TASK GOAL: Extract, word for word, the lines of the material from its first line through the line containing "order: Liliales".

== GIVEN DATA

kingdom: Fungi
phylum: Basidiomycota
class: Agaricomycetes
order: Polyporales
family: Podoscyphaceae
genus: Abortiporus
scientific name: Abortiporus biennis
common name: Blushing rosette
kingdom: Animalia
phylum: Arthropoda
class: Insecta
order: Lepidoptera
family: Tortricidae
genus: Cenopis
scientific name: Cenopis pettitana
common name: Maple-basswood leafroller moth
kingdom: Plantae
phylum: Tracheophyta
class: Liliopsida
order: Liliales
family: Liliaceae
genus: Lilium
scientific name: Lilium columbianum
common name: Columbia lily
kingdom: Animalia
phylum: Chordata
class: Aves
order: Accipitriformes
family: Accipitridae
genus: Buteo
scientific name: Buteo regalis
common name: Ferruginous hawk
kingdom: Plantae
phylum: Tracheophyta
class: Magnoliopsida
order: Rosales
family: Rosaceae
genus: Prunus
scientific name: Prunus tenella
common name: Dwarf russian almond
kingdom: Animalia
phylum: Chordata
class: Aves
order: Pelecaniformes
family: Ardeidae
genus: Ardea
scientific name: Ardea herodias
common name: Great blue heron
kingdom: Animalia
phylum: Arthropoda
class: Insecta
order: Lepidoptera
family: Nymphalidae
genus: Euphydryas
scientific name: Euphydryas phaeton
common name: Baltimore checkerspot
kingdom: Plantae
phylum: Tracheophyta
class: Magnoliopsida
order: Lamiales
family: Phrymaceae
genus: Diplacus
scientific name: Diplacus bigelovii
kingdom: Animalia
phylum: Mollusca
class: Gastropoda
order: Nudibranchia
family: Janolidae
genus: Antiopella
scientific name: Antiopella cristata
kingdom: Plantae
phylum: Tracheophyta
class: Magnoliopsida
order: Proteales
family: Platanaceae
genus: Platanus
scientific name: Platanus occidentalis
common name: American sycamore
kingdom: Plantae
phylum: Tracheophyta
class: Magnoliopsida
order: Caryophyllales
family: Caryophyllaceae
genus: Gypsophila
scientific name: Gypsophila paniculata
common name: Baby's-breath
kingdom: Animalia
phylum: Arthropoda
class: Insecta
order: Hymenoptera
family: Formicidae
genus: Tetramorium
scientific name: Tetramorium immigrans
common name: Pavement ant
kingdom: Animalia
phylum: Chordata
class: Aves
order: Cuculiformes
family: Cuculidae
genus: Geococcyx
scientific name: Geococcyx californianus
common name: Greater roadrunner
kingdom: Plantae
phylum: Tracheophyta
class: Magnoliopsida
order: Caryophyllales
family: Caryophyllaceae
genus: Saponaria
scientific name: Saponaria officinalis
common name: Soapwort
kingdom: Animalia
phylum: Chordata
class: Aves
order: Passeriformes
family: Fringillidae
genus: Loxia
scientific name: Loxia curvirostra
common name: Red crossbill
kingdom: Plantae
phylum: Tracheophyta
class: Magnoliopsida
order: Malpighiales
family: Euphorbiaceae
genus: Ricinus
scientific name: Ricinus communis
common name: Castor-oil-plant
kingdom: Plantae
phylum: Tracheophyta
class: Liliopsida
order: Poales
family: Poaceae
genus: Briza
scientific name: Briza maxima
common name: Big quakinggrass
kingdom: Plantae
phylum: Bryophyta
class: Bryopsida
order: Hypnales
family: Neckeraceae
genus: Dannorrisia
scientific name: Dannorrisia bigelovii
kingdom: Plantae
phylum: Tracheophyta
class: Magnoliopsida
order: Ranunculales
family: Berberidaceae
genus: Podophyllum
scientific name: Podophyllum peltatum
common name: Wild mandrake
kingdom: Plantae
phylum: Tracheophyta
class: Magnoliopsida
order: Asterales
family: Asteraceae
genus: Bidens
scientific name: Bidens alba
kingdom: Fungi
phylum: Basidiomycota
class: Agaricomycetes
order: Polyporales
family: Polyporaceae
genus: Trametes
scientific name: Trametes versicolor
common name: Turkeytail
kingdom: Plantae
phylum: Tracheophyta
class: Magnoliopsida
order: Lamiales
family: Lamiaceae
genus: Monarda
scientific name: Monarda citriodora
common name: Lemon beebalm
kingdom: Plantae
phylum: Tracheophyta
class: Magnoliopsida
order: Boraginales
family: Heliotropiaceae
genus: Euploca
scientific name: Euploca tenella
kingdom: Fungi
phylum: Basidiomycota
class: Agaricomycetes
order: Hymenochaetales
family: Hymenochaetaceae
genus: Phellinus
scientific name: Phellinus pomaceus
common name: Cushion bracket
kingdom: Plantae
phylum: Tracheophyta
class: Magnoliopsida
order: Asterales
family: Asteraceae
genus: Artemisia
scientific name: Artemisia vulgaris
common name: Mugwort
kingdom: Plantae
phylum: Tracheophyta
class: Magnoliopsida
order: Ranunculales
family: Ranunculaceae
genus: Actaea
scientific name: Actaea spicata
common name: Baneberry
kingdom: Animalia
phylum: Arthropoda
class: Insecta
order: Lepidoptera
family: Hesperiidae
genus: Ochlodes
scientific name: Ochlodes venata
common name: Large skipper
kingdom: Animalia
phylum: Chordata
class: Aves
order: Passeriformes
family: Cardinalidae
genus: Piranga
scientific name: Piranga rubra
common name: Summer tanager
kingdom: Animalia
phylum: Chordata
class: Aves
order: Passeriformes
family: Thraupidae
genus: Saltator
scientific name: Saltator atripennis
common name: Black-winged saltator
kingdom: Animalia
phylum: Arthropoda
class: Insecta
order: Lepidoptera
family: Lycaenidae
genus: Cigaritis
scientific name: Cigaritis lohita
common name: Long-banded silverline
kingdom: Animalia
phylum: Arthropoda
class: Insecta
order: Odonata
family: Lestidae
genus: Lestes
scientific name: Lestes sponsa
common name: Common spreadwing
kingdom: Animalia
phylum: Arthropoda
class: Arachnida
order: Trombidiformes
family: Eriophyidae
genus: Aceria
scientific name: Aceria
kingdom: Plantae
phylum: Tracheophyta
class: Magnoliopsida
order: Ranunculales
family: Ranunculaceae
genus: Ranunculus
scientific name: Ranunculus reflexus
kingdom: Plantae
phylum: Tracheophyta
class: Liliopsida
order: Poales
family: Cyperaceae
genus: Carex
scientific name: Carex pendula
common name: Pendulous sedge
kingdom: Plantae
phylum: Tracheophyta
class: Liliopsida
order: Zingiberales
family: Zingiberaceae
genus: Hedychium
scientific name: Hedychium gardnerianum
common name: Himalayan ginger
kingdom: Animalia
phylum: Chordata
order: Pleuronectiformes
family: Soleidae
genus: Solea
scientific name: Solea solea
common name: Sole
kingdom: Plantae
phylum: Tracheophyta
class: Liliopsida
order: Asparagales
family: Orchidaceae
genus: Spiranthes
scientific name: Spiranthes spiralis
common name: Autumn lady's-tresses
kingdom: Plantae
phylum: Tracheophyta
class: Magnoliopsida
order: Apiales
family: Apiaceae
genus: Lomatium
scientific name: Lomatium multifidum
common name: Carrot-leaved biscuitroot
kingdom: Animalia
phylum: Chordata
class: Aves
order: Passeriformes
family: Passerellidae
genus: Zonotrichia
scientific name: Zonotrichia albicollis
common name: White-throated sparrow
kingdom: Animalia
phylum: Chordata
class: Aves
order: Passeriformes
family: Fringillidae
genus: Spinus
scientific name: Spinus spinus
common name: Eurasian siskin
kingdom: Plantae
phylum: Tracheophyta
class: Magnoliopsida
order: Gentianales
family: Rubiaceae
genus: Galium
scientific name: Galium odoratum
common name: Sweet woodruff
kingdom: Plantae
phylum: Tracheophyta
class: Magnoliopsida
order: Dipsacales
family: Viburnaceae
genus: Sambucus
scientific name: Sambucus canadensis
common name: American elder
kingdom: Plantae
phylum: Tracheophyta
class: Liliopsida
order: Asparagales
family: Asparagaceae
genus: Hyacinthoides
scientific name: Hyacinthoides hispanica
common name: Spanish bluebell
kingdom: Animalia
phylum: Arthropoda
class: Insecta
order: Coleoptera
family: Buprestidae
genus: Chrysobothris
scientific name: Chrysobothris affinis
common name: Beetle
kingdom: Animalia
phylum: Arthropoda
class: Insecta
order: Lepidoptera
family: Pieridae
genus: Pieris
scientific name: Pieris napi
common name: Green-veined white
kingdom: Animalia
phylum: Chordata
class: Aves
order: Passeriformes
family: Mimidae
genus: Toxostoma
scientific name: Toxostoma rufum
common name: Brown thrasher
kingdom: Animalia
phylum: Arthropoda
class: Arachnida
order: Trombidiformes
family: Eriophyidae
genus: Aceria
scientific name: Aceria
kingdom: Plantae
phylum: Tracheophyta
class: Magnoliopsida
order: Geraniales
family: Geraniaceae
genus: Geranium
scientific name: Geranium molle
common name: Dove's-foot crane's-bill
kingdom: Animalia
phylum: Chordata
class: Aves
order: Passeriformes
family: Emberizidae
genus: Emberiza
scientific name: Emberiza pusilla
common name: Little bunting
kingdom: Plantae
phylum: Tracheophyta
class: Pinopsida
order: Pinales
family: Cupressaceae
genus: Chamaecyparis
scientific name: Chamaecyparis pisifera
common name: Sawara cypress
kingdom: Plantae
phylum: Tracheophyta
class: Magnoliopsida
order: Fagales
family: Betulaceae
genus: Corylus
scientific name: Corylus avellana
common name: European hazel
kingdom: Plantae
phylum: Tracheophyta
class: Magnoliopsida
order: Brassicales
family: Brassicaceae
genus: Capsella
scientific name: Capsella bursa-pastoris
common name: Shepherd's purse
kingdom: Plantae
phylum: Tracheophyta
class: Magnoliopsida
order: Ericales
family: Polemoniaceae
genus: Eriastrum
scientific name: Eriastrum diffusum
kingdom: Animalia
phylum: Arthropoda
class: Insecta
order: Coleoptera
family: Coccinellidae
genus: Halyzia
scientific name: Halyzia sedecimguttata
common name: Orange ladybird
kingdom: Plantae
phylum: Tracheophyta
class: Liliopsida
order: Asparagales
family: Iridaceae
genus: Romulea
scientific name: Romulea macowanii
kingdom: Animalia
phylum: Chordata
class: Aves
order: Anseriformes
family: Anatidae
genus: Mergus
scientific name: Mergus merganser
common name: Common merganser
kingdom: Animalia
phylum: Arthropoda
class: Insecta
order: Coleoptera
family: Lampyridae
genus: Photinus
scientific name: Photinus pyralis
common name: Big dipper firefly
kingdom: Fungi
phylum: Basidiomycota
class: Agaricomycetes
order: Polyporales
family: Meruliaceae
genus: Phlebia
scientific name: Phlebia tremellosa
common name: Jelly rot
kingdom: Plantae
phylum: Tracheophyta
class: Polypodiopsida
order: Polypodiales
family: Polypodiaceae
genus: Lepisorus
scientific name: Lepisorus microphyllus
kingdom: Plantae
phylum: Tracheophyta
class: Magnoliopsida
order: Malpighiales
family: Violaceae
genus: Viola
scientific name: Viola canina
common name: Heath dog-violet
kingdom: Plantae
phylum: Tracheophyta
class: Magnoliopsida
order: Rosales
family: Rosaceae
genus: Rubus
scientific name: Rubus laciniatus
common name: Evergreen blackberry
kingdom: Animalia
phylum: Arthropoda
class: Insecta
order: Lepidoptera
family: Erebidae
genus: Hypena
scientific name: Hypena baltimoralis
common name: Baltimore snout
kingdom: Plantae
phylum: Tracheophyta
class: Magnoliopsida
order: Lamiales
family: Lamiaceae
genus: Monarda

====

RESPONSE FOR THIS EXERCISE:
kingdom: Fungi
phylum: Basidiomycota
class: Agaricomycetes
order: Polyporales
family: Podoscyphaceae
genus: Abortiporus
scientific name: Abortiporus biennis
common name: Blushing rosette
kingdom: Animalia
phylum: Arthropoda
class: Insecta
order: Lepidoptera
family: Tortricidae
genus: Cenopis
scientific name: Cenopis pettitana
common name: Maple-basswood leafroller moth
kingdom: Plantae
phylum: Tracheophyta
class: Liliopsida
order: Liliales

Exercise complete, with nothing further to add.